▶ [ASSIGNMENT]
Please transcribe the entries that follow exactly as they stand, skipping each picture.

Camera settings data
%%

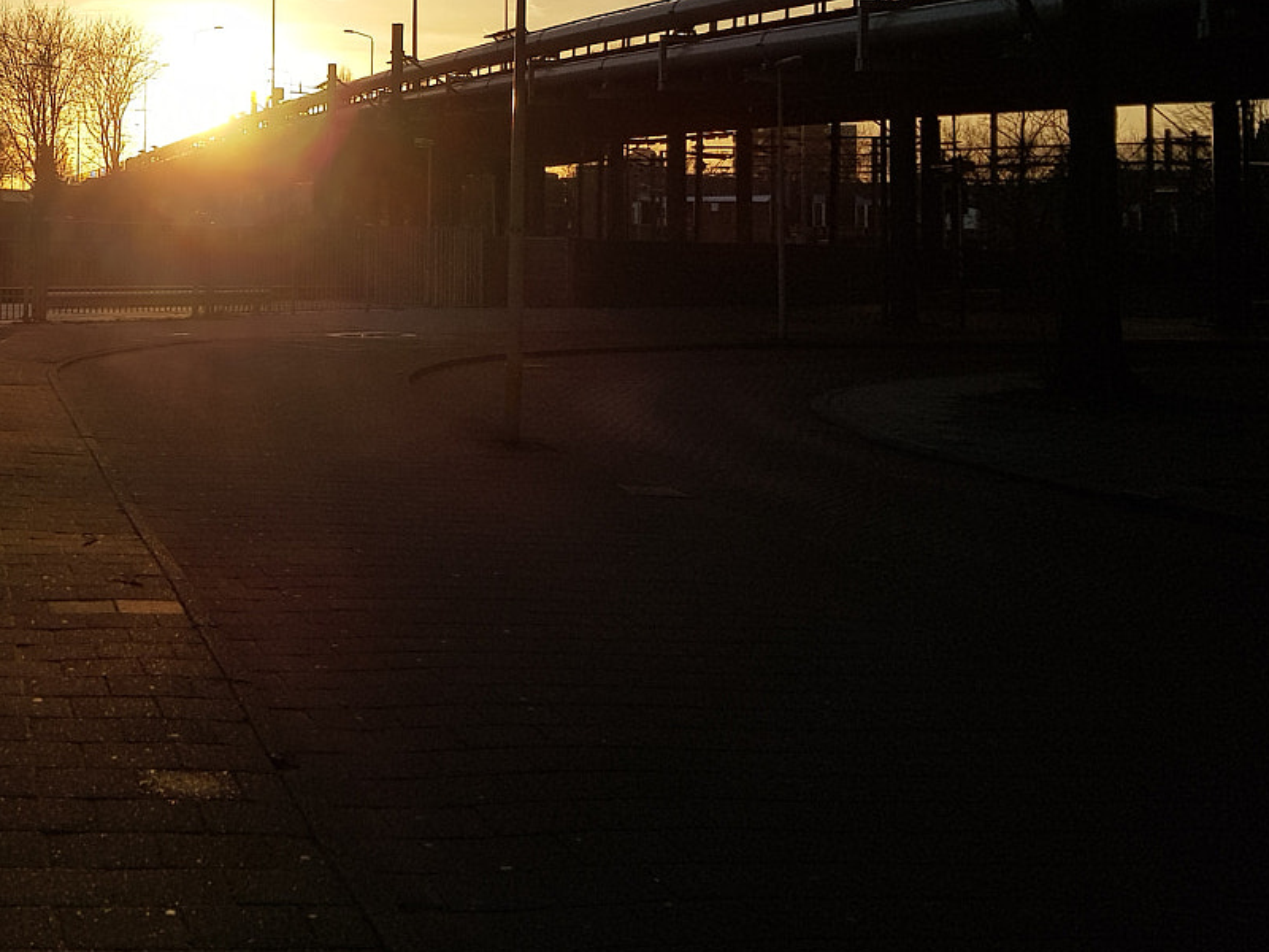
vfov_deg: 27.0
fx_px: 1906
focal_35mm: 52
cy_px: 84
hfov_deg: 35.1
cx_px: 174
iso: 40
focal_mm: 4.2
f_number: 1.7
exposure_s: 1/6912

%%

▶ [EXERCISE ANSWER]
vfov_deg: 27.0
fx_px: 1906
focal_35mm: 52
cy_px: 84
hfov_deg: 35.1
cx_px: 174
iso: 40
focal_mm: 4.2
f_number: 1.7
exposure_s: 1/6912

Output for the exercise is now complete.